In other words, a kind of Mutually Assured Disturbance was observed by both sides.
Women of the Wall chair Anat Hoffman said, “We will not forget that the Torah is exiled from the Western Wall, due to the discriminatory misuse of power by Rabbi Rabinowitz. Israel is the only democracy in the world that by law prohibits women from reading Torah. Unfortunately, the only people who felt at home today at the Kotel were the ultra-Orthodox worshippers and the police and Rabinowitz collaborated towards this end.”
Except, whenever this reporter asks the WOW to comment on the similarities between their case and the exile of Jews from setting foot freely, much less praying, on the Temple Mount, they clam up and declare those are totally different things. Freedom is freedom is freedom, unless you are a religious hypocrite, with whom this country has been richly blessed.

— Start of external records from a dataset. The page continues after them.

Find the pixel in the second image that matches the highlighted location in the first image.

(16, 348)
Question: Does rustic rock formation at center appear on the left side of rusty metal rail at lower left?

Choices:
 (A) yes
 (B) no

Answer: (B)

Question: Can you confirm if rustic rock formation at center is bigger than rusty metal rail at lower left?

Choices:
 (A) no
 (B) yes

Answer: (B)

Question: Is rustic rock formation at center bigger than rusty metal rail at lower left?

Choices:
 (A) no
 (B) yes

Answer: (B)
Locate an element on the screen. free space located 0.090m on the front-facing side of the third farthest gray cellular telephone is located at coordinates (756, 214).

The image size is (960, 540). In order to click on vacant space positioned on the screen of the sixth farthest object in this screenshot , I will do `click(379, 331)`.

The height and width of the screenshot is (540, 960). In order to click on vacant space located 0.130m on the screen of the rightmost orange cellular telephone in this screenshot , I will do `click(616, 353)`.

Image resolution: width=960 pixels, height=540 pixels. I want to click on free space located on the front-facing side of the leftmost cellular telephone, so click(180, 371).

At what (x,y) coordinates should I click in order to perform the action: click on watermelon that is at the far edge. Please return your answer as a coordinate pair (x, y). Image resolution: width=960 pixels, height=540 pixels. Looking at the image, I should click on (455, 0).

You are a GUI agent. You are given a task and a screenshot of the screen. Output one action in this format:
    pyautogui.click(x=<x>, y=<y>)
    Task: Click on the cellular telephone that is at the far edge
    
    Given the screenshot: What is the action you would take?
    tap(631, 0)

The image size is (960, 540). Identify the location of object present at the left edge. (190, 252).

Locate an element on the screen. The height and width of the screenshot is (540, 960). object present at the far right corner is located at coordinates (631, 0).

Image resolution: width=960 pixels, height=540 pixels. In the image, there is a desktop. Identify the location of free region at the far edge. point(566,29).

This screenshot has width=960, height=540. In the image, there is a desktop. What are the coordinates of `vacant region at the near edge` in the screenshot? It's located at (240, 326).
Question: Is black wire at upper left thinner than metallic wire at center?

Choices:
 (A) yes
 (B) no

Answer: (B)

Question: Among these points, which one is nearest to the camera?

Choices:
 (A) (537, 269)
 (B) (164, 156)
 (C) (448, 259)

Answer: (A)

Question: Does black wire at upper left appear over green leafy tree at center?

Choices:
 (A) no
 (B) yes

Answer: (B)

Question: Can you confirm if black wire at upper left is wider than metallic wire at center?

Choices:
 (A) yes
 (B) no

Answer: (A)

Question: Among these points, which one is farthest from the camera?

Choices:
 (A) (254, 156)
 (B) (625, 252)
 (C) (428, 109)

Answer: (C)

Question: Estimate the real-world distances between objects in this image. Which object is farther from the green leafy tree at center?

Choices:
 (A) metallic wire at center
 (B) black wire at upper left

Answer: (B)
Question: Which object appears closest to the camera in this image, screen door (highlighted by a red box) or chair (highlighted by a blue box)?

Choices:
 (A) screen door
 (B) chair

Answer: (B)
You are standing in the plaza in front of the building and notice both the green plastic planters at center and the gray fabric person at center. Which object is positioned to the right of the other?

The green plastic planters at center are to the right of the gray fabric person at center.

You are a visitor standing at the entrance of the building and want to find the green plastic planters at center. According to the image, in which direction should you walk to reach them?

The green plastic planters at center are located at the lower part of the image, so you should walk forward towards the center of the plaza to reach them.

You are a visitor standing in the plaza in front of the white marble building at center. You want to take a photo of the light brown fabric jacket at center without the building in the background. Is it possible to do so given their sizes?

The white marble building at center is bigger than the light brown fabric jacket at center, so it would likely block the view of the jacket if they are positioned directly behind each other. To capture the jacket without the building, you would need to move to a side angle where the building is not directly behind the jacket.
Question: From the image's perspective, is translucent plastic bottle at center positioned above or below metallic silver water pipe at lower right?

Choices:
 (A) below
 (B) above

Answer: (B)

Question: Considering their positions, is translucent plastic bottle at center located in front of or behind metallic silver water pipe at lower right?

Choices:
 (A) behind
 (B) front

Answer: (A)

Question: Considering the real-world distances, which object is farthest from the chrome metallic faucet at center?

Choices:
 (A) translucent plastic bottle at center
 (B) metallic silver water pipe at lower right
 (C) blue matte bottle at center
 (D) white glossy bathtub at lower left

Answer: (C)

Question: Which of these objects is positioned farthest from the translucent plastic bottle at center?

JTA noted that over the two Rosh Chodesh days, last month and today, a new status quo has developed at the Wall during the Women of the Wall attempted service: Orthodox girls arrive en masse and pray quietly next to the Wall, Police place Women of the Wall under a heavy barricade, and protesters try to interrupt them.
Two months ago, the protesters were “raucous and violent,” meaning they threw chairs at the WOW, this time things were relatively civil. And by the time WOW leader Hoffman blew the shofar, most of the protesters had already dispersed.
“More than ten women blew shofar together at the Kotel, as is traditional in the Jewish month of Elul preceding the high holy days,” reads the WOW statement. “The sounding of the ram’s horn symbolizes Women of the Wall’s perseverance and determination to see justice for women at the Western Wall, in Israel and around the World.”
Not so much justice as a little bit of civility. You don’t want to be drowned out by megaphones, please don’t do stuff that upsets folks who have been davening here since 1967. It appears the WOW are learning a hard lesson of what happens when you really awaken a Haredi lion from his/her slumber. It’s been known to bite.
Let’s hope nobody forgot to say Ya’aleh V’yavo – which you can always say later, during benching.